Lutar por um mundo melhor e mais justo exige paciência, pois os frutos desejados nem sempre são colhidos. Mas ver a árvore do bem crescer já traz satisfação e nos aproxima mais do coração de Deus. A esperança cristã não é um pensamento positivo ilusório, mas a confiança que brota da contemplação dessas pequenas plantas de bem que vão nascendo e crescendo entre nós. Ainda nas palavras de Francisco, “Que as nossas lutas e a nossa preocupação por este planeta não nos tirem a alegria da esperança. Deus, que nos chama a uma generosa entrega e a oferecer-Lhe tudo, também nos dá as forças e a luz de que necessitamos para prosseguir” (Laudato si’, LS 244-245).

Olhar para as sementes da esperança

Há alguns anos, os brasileiros depositaram grande esperança na judicialização da política – e a Lava Jato foi o símbolo mais clamoroso dessa esperança. Uma avaliação de seus resultados, pelo menos na atualidade, depende da posição do avaliador no espectro político. Contudo, por mais negativa que seja a avaliação, não é possível negar que trouxe à luz casos concretos de corrupção estatal; assim como, por mais positiva que seja tal avaliação, não é possível negar a partidarização que sofreu e os retrocessos que aconteceram em suas decisões e em sua forma de atuar.

O cristianismo não crê numa justiça sustentada pelo punitivismo e pelo legalismo. A investigação criteriosa e a aplicação de penas cabíveis são instrumentos indispensáveis à justiça. Mas não bastam. Numa visão integral, precisam ser acompanhados de ações restaurativas, que procuram eliminar ou minimizar as consequências do mal cometido, bem como por processos que levem à construção de uma nova ordem social, mais justa e fraterna.

Nesse sentido, cada um de nós é chamado a lutar e a depositar suas esperanças no fortalecimento das organizações sociais e de sua capacidade de acompanhar e monitorar as ações do governo; na formação de novos quadros partidários, com políticos cada vez mais comprometidos com o bem comum e menos envolvidos em negociatas e acordos questionáveis; nos processos de aperfeiçoamentos das estruturas do Estado, que caminham muito mais lentamente do que gostaríamos, mas não deixam de mudar ao longo do tempo.

Não à impunidade e à conivência

Não deve haver complacência com a impunidade.

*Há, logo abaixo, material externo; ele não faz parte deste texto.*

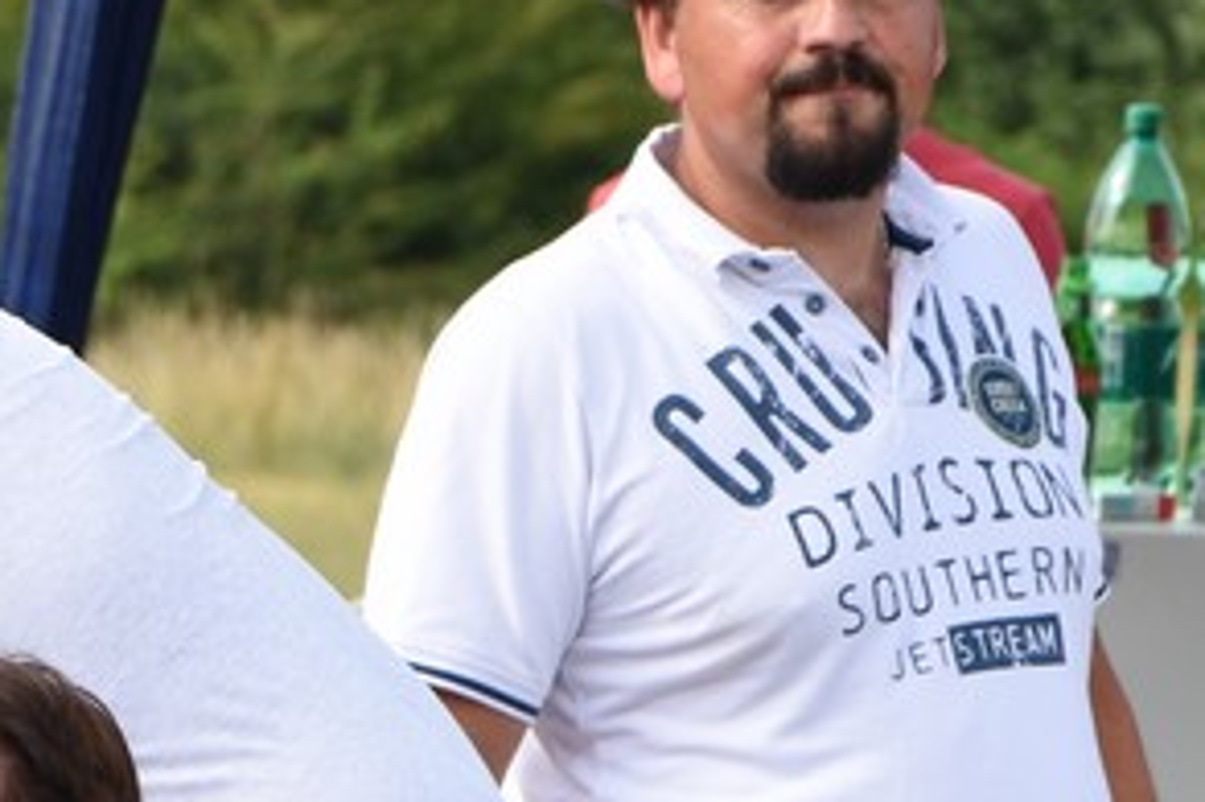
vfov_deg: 2.3
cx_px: -127
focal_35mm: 605
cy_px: 831
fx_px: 20236
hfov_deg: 3.4
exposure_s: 1/160
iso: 100
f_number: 7.1
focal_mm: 105
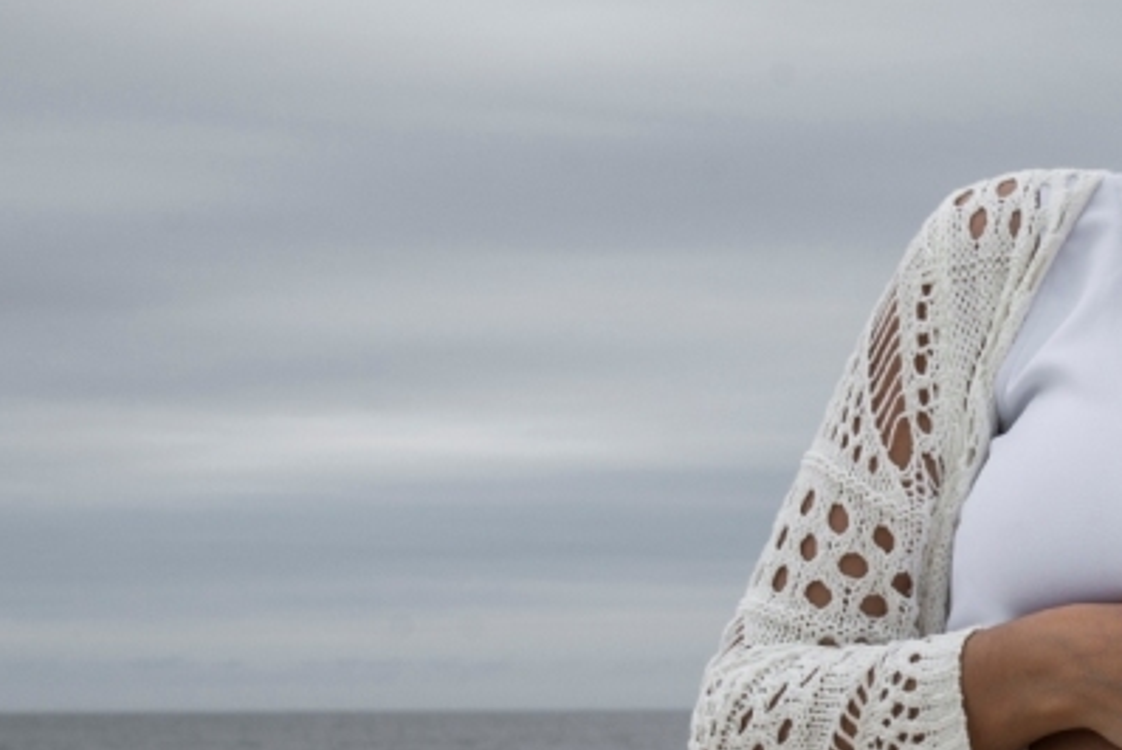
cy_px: 513
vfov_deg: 13.3
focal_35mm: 103
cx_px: 1294
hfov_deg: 18.9
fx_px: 3212
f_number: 8
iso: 250
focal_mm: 40
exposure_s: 1/200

O perdão, ainda que necessário para a boa aplicação da justiça, pressupõe o arrependimento e o esforço para reparar os males cometidos. Sem esse arrependimento e esse esforço pelo bem, o perdão corre o risco de tornar-se ocasião de impunidade e injustiça (cf. FT 250-254).

Não podemos deixar de nos indignarmos com o mal, sob o risco de nos tornarmos acomodados e coniventes. “Como é perigoso e prejudicial este habituar-se que nos leva a perder a maravilha, a fascinação, o entusiasmo de viver o Evangelho da fraternidade e da justiça!”, diz o Papa Francisco (EG 179).

Contudo, são os olhos habituados pelo discernimento cristão, que veem os sinais de Seu amor mesmo em meio às mazelas do mundo, que podem nos permitir ver a injustiça e lutar pelo bem comum sem perder a alegria e a esperança.